The most important things parents can do is to love their child, stay in their hearts, trust themselves, believe in their child, and see the child through the lens of her gifts so that the world can learn what she came here to teach us.

 

There are environmental conditions, spiritual practices, attitudes, and actions that serve multi-sensory children well. Here are seven:

  1. Coordination of mind and body through conscious movement

  • Martial Arts
  • Yoga
  • Dance (such as Nia, that combines energy work, martial arts, and Yoga)
  • Any movement that brings the child joy and increased energy

  1. Nutrition that keeps them in line with a healthy relationship with the planet

  • As much as possible organic vegetables, fruits, and grains
  • Natural sugar (honey, molasses)
  • No preservatives or additives, as few processed foods as possible

  1. Environment in the home that is as calm and peaceful as possible

  • As violence-free and technologically slow as possible (though ADD-types often thrive on technological speed – less violence is still most helpful)
  • Space and place for alone time
  • Television-free or selective television and regulated number of hours
  • Video game-free or selective non-violent programs
  • Fresh air on a regular basis 

  1. Spiritual Practice as the touchstone for health, gratitude, and challenges

  • Meditation
  • Centering prayer
  • Visualization/Imagination about spiritual support and its consistent availability
  • Authentic talking/ listening with an intimate/personal God
  • Nature as a touchstone for rejuvenation or calming
  • Spiritual practice with a somatic (body-centered) correlate to encourage body/spirit integration (sacred dance, spiritual singing songs, etc.)

  1. Validation and Appreciation as regularly as food

  • Validating a child’s perceptions as true– even if the adult has no similar experience
  • Respecting differences in style, gifts, and expression
  • Non-judgmental receptivity of thoughts and ideas
  • Encourage reading material that supports spiritual growth and development, especially stories that offer a healthy role model that has similar inclinations as the child
  • Imagine seeing the world through the eyes of the children’s gifts
  • Reframe negative feedback (i.e. “disorders” means “differently ordered” and “no leader in history has ever ‘fit in’”) 

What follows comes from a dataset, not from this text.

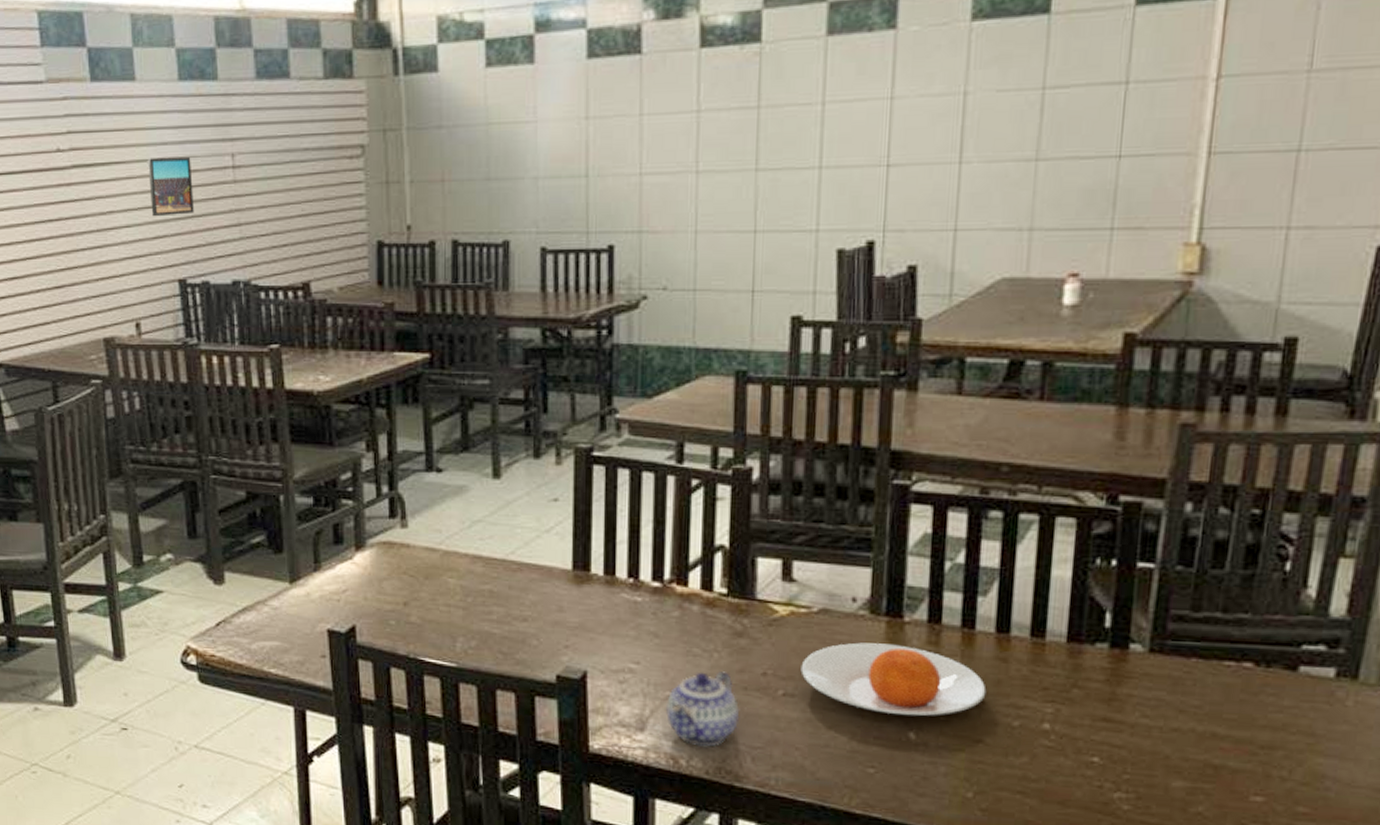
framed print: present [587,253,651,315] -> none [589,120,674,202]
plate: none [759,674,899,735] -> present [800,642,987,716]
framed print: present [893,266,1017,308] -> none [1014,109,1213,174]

  1. Leadership opportunities

  • Point out and connect kids to opportunities to apply their gifts in service to others or a cause bigger than themselves
  • Help them see the difference they have and can make – connection to outcome, especially in other people’s lives

  1. As much as possible, use facilitative language rather than authoritative language:

  • Allow kids’ thoughts/opinions to be “interesting data” rather than “right” or “wrong”
  • Move from an “I know” point-of-view to “curiosity” point-of-view by asking him/her:
    • what interests you about what you just heard or said?
    • what do you make of that?
    • what do you think is important about that?
    • what do you think that means?
  • Remember you can learn as much from children as they can from you

 

 

Therese Rowley Ph.D., (http://www.chicagohealers.com/interviews/trowley.html) is a ChicagoHealers.com (www.chicagohealers.com) practitioner, a management consultant, educator, and medium. She has facilitated leadership development and accelerated change for leaders and organizations over the last 25 years. Dr. Rowley’s practice as a medium most recently included families with adolescents who are spiritually and/or intuitively gifted. Based on her experience with clients and with her research into this area, she produced a video on The Misdiagnosis of Gifted Children, interviewing experts from across the country on this phenomenon. Based on her organizational change expertise, she is now speaking about multi-sensory
children and offering new perspectives.